The inability to process probability also explains why you can’t grasp odds very well. When you consider the chances of, say, coming down with a specific illness as 1 million to 1, it seems unlikely. You interpret ‘unlikely’ as ‘impossible’. What you don’t realise is that in a city with a million people, that could easily be you.

On the flip-side, those odds also mean it would be irrational to completely change your lifestyle or habits just to avoid contracting that illness, since those odds are actually very less likely.

To elaborate our inherent inability to understand probability, Andrew Gelman, a professor at Columbia University conducts a simple lab experiment.

“As a way of giving students an intuition into randomness, we divide the class and then I leave the room. One half of the class has to create a sequence of 100 coin flips, and then they’re told to write it on the blackboard as a sequence of zeros and ones. The other half of the class was instructed to create a fake sequence of 100 zeros and ones that’s supposed to look like coin flips.”

“I return and what I see is two blackboards, each with sequence of 100 zeros and ones, and I can immediately tell which is which.”

“A real sequence of coin flips is likely to have a long run of heads or tails. You’re more likely than not to see a run of seven straight heads or seven straight tails. The fake sequence, they tend to alternate too much between heads and tails, so I can immediately see the fake one looks too random and the real one looks like something strange went on.”

Whenever you get seven straight heads or tails, you might wonder, what are the odds of that?

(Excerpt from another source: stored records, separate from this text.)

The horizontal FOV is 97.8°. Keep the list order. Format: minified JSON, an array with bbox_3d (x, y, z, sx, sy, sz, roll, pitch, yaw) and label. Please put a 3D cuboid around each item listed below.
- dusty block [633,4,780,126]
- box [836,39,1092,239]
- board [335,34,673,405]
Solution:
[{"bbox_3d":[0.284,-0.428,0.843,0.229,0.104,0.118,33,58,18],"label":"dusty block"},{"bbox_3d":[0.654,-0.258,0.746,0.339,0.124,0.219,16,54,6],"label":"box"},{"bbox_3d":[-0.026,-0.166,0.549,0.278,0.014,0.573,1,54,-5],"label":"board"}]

Similarly, have you ever gone to the phone to call a friend only to have your friend ring you first? What are the odds of that? Not high, to be sure. But given enough opportunities, enough phone calls—this is bound to happen once in a while.

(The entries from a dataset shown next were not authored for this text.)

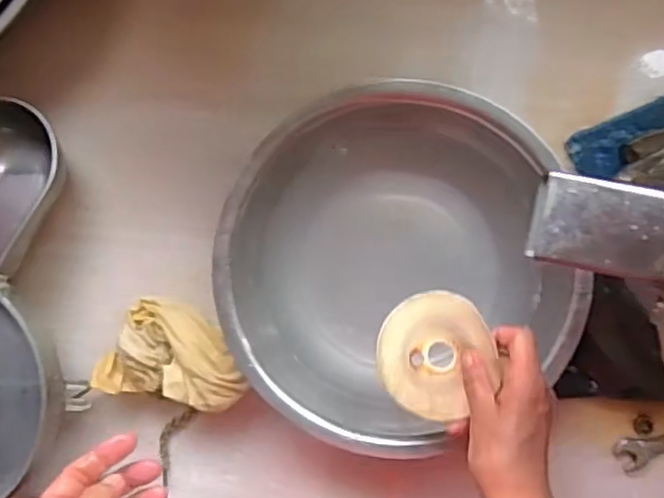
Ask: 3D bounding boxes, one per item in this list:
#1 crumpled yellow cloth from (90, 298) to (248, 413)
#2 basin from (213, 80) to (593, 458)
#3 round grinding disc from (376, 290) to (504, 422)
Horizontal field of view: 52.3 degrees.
[{"bbox_3d":[-0.146,0.098,0.638,0.149,0.058,0.092,7,91,7],"label":"crumpled yellow cloth"},{"bbox_3d":[0.055,0.009,0.621,0.302,0.080,0.301,0,90,7],"label":"basin"},{"bbox_3d":[0.082,0.084,0.530,0.089,0.020,0.095,0,90,7],"label":"round grinding disc"}]

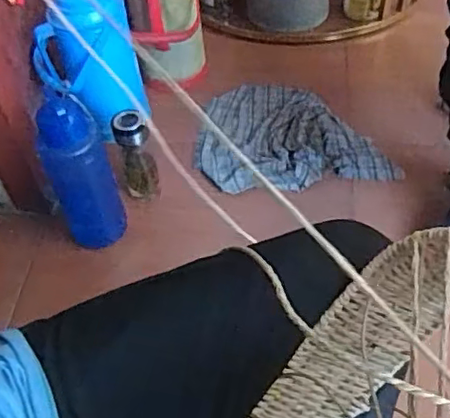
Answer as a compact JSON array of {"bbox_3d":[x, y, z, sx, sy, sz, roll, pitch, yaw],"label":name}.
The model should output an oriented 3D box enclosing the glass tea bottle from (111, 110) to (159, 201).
[{"bbox_3d":[-0.164,-0.089,1.105,0.068,0.187,0.080,-19,51,-9],"label":"glass tea bottle"}]

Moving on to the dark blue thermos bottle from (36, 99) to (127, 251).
[{"bbox_3d":[-0.258,-0.063,1.019,0.105,0.301,0.109,-27,53,-16],"label":"dark blue thermos bottle"}]

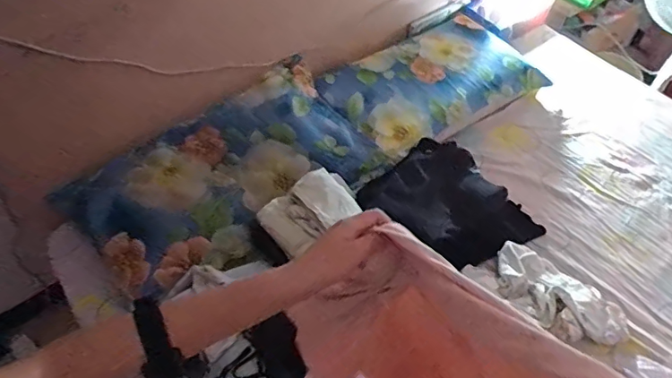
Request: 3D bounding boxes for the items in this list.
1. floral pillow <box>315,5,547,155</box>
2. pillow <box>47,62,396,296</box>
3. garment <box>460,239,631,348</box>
[{"bbox_3d":[0.289,-0.331,1.527,0.701,0.153,0.364,-28,57,-23],"label":"floral pillow"},{"bbox_3d":[-0.246,-0.039,1.218,0.698,0.181,0.358,-30,58,-24],"label":"pillow"},{"bbox_3d":[0.496,0.244,1.146,0.198,0.061,0.320,-35,60,-27],"label":"garment"}]

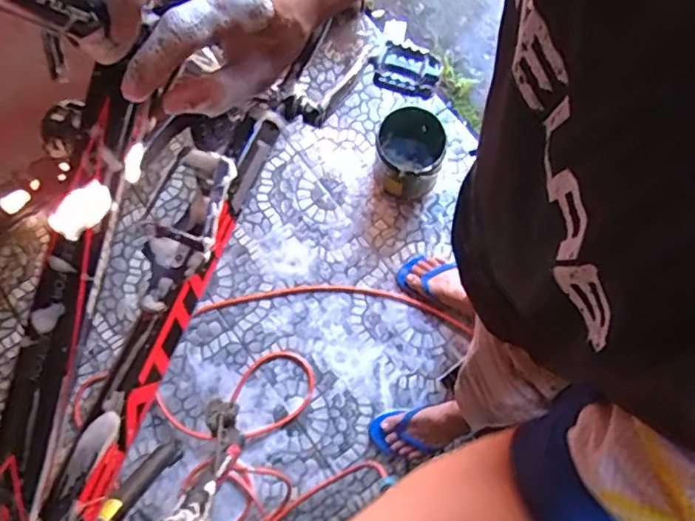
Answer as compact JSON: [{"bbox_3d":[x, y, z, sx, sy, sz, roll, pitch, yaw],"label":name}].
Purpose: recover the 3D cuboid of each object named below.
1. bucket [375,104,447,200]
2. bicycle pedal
[{"bbox_3d":[0.148,-0.257,1.463,0.157,0.206,0.168,0,74,-1],"label":"bucket"},{"bbox_3d":[0.083,-0.278,0.858,0.099,0.029,0.068,14,76,3],"label":"bicycle pedal"}]

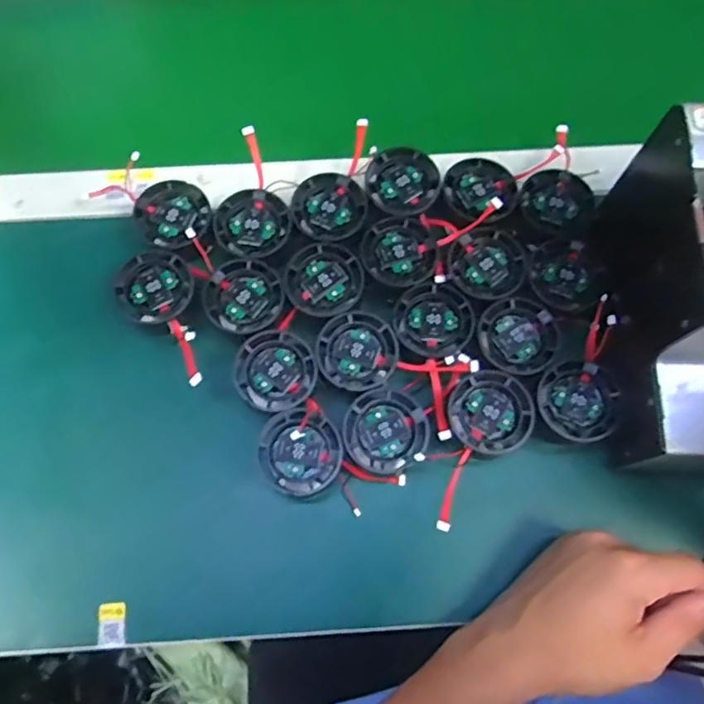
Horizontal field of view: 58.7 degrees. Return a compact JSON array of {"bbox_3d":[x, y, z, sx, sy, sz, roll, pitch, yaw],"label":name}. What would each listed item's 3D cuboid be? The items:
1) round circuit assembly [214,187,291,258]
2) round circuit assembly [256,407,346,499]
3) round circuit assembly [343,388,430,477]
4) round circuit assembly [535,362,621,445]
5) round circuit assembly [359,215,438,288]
[{"bbox_3d":[-0.070,-0.091,0.441,0.051,0.009,0.049,-40,76,-13],"label":"round circuit assembly"},{"bbox_3d":[-0.032,0.061,0.389,0.050,0.010,0.052,0,71,0],"label":"round circuit assembly"},{"bbox_3d":[0.022,0.050,0.395,0.050,0.017,0.051,-30,74,-10],"label":"round circuit assembly"},{"bbox_3d":[0.146,0.031,0.400,0.051,0.012,0.048,0,71,0],"label":"round circuit assembly"},{"bbox_3d":[0.032,-0.070,0.435,0.049,0.013,0.050,0,71,0],"label":"round circuit assembly"}]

A similar misconception of probability arises from the random encounters you may have with relatives or friends in highly unexpected places. “It’s a small world!” you often utter with surprise. But these are not improbable occurrences—the world is much larger than you think.

It is just that you are not truly testing for the odds of having an encounter with one specific person, in a specific location at a specific time. Rather, you are simply testing for any encounter, with any person you have ever met in the past, and in any place you will visit during the period concerned. The chances of the latter is considerably higher.

Now, does all these mean that you will perpetually remain stuck when it comes to risk and probability? Possibly not. Language is very important when it comes to dealing with probabilities.

Let’s describe the probabilities associated with a test for an illness in an example. Your doctor says, “One percent of people tested have the disease, and the test is 90 percent accurate, with a nine percent false positive rate.”

With all that information, what do you deduce about the likelihood of you having the disease if you have tested positive? Think about it for a moment. Now, let’s rephrase the statistics: “If we ignore the negative tests, nine times out of ten, a positive test for the disease is a false positive.”

Put that way, it’s easy to understand that even if you’ve got a positive result in the test, there’s only a ten percent chance that you have the disease.

Thus, the use of language makes all the difference. This is both good and bad. There’s not a lot you can do if someone decides to intentionally target your brain’s weak spots. This inability to process probability gives way to get fooled by conmen, profiteers, lawyers, and even by your own self. After all, you don’t understand probability.